Encourage open communication among teams – nothing should be out-of-bounds for everyone in the team, and any confidential discussions should be handled by exception through other channels like email, instead of the other way round. Slack is a good example of a team-communication tool that encourages open collaboration.
Build Agile rituals like the daily stand-up or scrum meeting, sprint planning etc. into everyone’s work lives and vocabulary. Forget ‘team meetings’ and ‘townhalls’.
#7 Choosing the right tools
Finally, the right tools will complement your efforts in Agile Transformation. Planning, reporting, delivery and communication can all become infinitely easier with the right tool suite. We use our own ReQtest software for Software Testing, Bug Tracking and Requirements Management. We also provide an integrated Agile board to facilitate collaboration and reporting.
ReQtest software also offer simple integration into the likes of JIRA, as well as enable you to easily migrate your projects on to our platform. And many of our customers have immensely benefitted from switching to the ReQtest suite when adopting or transforming themselves into agile workplaces.
In today’s rapidly changing environment, you cannot possibly survive when stuck in twentieth-century, waterfall-oriented, plan-dictated organizations. Your organization’s Agility in adapting to the winds of change will directly influence its continued success. Now is the time to untether yourself and your company from the past, and step into the future – by going Agile.
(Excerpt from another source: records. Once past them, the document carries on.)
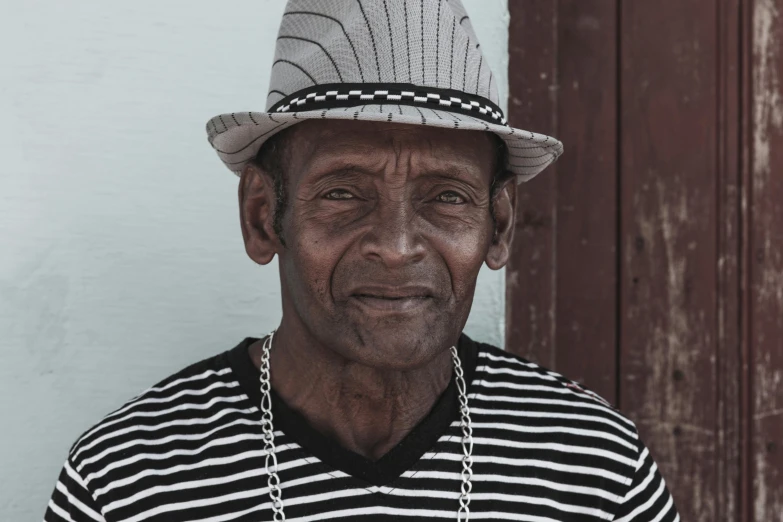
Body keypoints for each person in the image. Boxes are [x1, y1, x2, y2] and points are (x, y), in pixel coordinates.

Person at [44, 1, 680, 520]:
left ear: (499, 226)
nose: (397, 245)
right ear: (263, 217)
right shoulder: (128, 480)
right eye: (342, 192)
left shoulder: (597, 473)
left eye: (448, 196)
As always, don’t approach the decision to Agile Transformation lightly – carefully consider your company’s culture and tolerance for such a significant step change, as well as your line of business, customers and regulatory environment. To reiterate, when you are shifting your company culture from Waterfall (Plan-driven) to Agile (Results-driven) development, you need to consider five important aspects of the change:
- Training,
- Commitment,
- Structural Changes,
- Communication and Culture, and
- Right Tool set.
Working through these considerations will help you choose whether Agile Adoption or Transformation is right for your team’s success. Remember – whatever option you choose you will do better than you are. Now roll up your sleeves – the winds of change are calling!